[Extracted material]
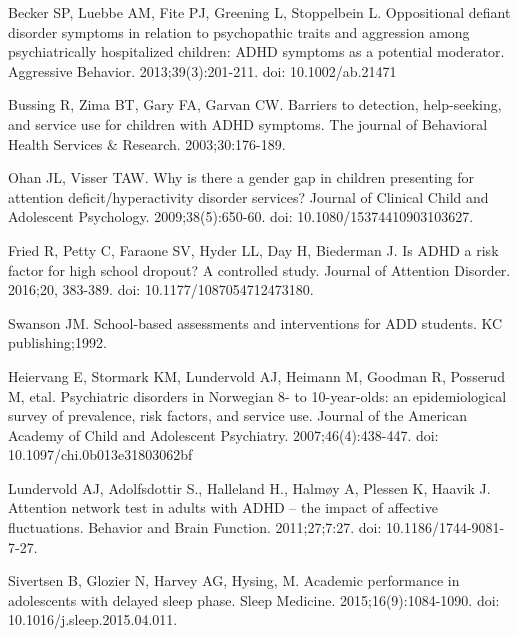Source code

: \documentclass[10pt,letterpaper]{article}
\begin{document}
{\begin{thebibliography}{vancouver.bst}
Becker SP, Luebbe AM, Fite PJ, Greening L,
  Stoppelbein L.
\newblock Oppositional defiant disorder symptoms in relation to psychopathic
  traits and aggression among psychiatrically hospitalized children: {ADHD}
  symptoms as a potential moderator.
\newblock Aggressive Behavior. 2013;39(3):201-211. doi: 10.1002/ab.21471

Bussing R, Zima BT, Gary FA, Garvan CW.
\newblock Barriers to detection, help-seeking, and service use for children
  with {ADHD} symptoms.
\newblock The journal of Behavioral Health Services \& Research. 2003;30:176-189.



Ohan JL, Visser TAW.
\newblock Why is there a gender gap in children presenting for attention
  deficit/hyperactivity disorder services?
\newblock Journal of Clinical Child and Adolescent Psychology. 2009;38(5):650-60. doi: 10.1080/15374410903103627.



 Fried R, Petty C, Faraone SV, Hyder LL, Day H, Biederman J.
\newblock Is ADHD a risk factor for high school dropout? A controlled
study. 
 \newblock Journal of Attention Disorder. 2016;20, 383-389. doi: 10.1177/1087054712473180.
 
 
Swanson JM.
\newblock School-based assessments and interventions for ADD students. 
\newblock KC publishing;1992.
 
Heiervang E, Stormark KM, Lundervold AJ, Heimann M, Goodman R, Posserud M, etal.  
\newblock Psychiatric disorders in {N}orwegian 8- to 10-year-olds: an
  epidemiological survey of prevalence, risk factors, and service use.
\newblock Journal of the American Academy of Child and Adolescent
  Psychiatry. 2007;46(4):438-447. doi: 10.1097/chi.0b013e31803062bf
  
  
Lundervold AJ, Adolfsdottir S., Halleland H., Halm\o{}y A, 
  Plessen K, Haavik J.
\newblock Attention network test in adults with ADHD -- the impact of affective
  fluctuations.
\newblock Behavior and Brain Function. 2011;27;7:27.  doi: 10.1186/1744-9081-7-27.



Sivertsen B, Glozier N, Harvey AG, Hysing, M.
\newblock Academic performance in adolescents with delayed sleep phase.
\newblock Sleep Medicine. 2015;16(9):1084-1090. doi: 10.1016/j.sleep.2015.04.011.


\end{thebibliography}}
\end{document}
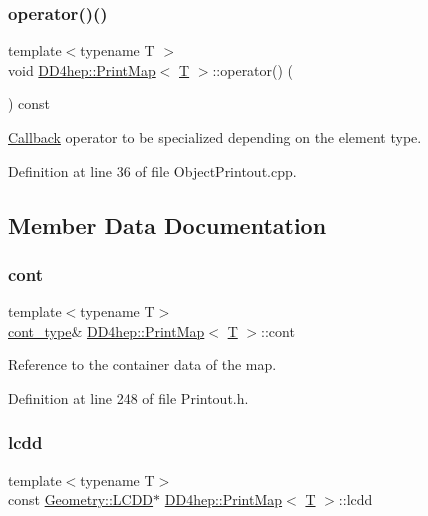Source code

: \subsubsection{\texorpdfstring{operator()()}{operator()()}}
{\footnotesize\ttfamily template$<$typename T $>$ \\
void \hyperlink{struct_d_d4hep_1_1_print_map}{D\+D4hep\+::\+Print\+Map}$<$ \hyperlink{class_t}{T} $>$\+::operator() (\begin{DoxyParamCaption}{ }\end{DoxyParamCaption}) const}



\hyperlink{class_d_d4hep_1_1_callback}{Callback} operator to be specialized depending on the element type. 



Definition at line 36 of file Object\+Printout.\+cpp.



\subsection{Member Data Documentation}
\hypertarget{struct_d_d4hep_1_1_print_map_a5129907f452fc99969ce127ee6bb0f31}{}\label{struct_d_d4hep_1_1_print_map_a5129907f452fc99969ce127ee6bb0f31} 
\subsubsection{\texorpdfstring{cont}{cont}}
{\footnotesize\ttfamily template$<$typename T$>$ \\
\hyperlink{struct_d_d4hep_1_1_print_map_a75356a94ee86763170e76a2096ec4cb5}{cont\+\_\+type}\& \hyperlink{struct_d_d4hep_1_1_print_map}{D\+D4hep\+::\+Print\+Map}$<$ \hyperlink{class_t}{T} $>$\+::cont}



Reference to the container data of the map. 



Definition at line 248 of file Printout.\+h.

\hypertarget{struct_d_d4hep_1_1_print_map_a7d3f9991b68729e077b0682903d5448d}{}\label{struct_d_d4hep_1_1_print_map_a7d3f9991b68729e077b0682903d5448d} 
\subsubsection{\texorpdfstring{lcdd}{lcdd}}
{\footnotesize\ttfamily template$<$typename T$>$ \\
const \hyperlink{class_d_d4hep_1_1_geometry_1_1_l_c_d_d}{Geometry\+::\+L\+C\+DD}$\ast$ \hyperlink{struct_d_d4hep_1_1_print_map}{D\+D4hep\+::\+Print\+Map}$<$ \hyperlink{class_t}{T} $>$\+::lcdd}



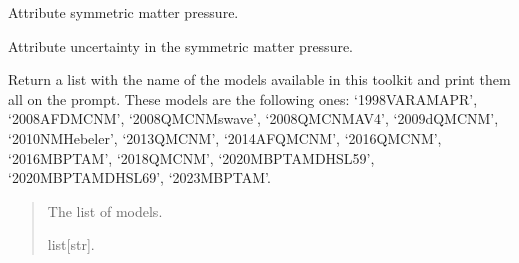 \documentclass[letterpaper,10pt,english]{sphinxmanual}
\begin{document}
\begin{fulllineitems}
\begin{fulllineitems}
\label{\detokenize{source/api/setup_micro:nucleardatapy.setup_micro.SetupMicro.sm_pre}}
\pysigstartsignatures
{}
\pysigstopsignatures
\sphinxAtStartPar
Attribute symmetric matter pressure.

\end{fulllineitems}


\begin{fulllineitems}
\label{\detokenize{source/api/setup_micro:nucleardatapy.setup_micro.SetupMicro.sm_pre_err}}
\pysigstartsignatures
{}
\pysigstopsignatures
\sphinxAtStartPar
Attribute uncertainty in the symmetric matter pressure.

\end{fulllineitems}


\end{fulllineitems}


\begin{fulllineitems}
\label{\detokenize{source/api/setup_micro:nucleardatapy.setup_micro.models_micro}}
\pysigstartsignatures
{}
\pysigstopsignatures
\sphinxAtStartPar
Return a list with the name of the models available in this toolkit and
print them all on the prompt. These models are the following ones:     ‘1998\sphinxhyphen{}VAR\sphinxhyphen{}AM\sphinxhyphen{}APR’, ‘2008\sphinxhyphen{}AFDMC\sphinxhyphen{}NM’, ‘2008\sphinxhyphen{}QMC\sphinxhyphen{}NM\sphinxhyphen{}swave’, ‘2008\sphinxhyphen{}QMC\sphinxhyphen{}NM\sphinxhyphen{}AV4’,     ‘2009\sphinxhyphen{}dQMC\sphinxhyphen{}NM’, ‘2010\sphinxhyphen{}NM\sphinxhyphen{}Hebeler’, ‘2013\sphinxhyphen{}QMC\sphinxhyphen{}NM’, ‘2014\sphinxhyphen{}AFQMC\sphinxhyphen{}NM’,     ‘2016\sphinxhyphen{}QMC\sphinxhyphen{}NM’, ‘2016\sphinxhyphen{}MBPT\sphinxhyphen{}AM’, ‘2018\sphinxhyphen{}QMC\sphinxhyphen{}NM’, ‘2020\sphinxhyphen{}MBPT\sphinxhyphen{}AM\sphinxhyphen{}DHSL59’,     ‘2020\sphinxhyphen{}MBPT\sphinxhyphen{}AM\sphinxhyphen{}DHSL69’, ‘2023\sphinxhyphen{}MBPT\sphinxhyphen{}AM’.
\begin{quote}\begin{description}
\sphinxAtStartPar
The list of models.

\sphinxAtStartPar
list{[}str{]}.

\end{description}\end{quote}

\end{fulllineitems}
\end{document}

[Task objective] Which lines of the data contain the string "Lundervold"? Copy each of them.

[Written solution]
Heiervang E, Stormark KM, Lundervold AJ, Heimann M, Goodman R, Posserud M, etal.  
Lundervold AJ, Adolfsdottir S., Halleland H., Halm\o{}y A, 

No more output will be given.